Dr. Warren D. Johnson '58
1991 Distinguished Alumnus Award for Professional Achievement
The discovery of the AIDS virus in the early 1980s sent a frightening chill through the medical community and the world at large. But one Carroll alumnus was already seeking a cure for the disease even before most of the world recognized its seriousness. Dr. Warren D. Johnson '58, professor of medicine and public health and chief of the division of international medicine at Cornell University Medical College, has been known as a leader in the field for his work with patients with acquired immune deficiency syndrome and has been regarded as one of the top three doctors in the United States in the field of international medicine.
Johnson graduated from Carroll in 1958 magna cum laude with a Bachelor of Science degree in chemistry and biology.

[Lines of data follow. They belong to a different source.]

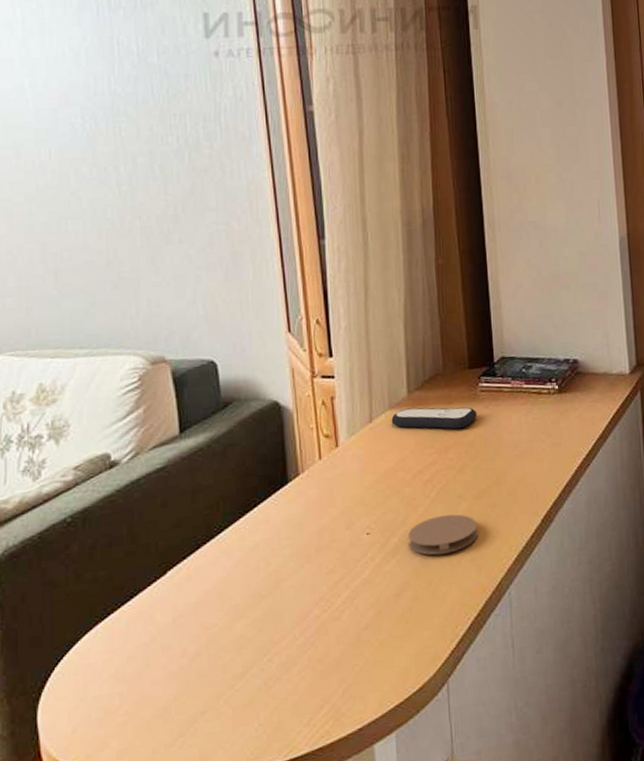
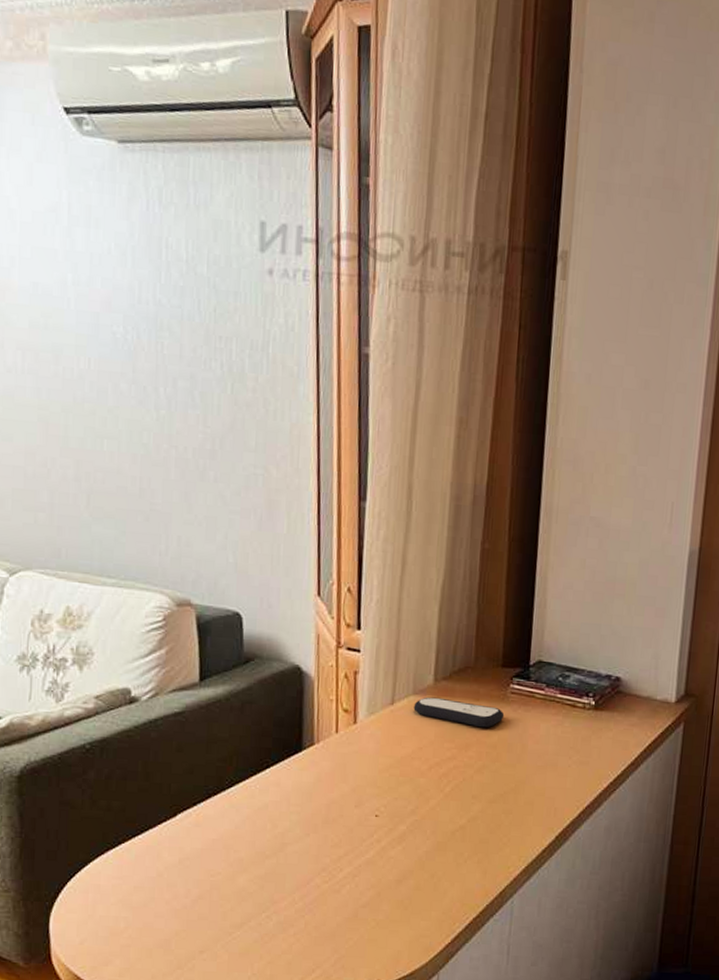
coaster: present [408,514,478,556] -> none [416,812,489,851]

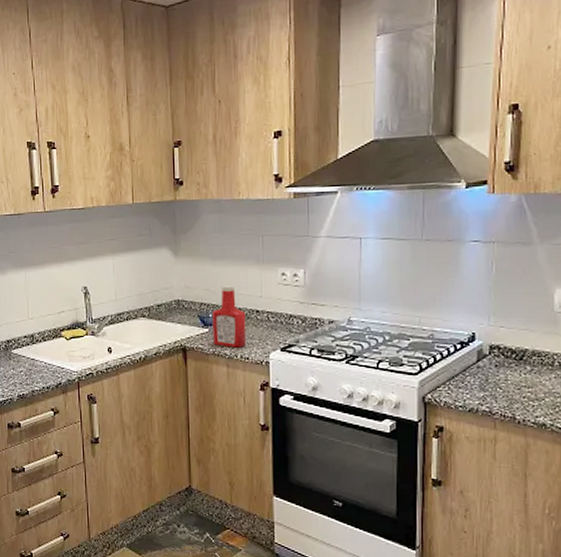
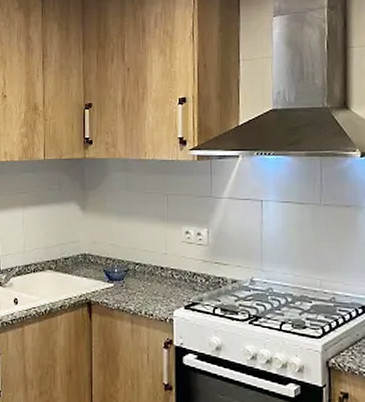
ketchup bottle: present [213,284,247,348] -> none [118,240,151,304]

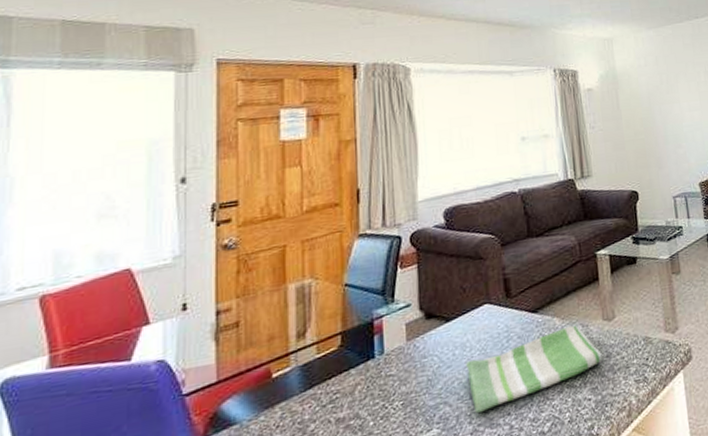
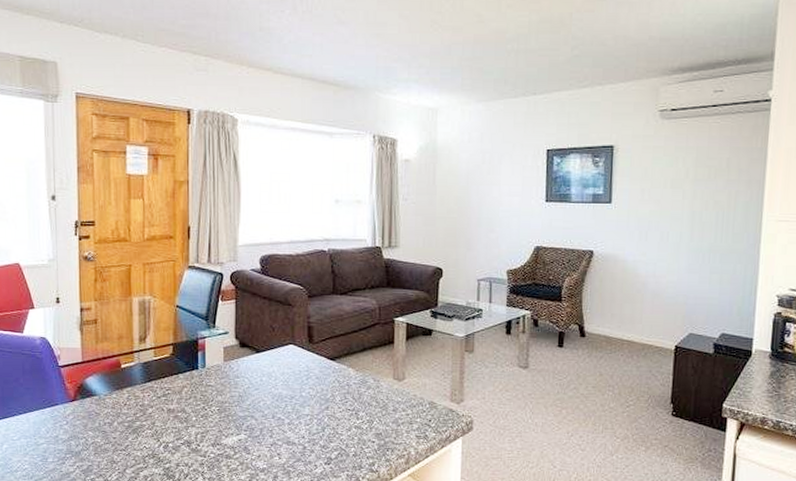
dish towel: present [466,325,602,413] -> none [271,377,389,430]

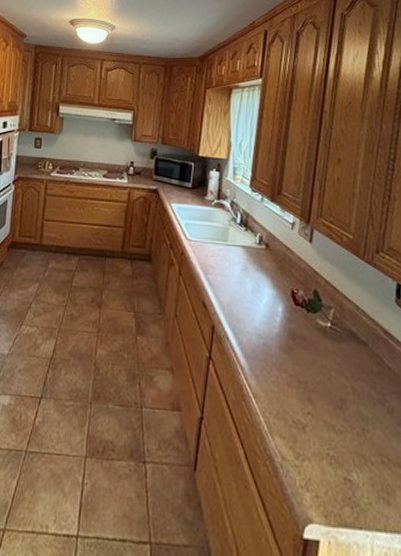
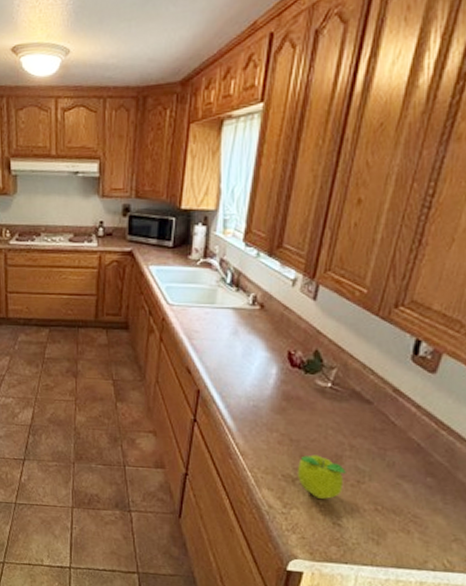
fruit: none [307,398,351,450] -> present [298,454,346,499]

He was active in Beta Beta Beta, and the American Chemistry Society; and also served as president of his junior class, vice president of his senior class, and was active in student senate, band and choir. Following medical school at Columbia University, Johnson secured a fellowship in infectious diseases at Cornell University. He was later appointed an assistant professor of medicine at Cornell in 1969 and an associate professor in 1974.
He eventually became involved in research activities in Brazil and Haiti concerning infantile diarrhea and infectious diseases which brought him in contact with AIDS patients. In 1980, while in Haiti, he began seeing several adult patients suffering some diarrhea. Previously healthy, all of the patients died. Even before the first reports of AIDS appeared in journals, Johnson and his team were attempting to treat the illness. He worked to obtain funding for three years from the National Institute of Health to study 150 adult AIDS patients and 300 matched controls. He has since been honored several times for his expertise.
In 1990, he was elected to the Benjamin H. Kean Professorship in Tropical Medicine at Cornell and during the same year, the Board of Internal Medicine in Portland, Ore., elected him to the Subspecialty Board on Infectious Disease.
Johnson continues his research and training in infectious diseases, particularly in resource-poor countries. In 2011, he was inducted into the Phi Kappa Pi honor society at Carroll for his ongoing professional accomplishments. Warren and his wife Barbara live in New Jersey.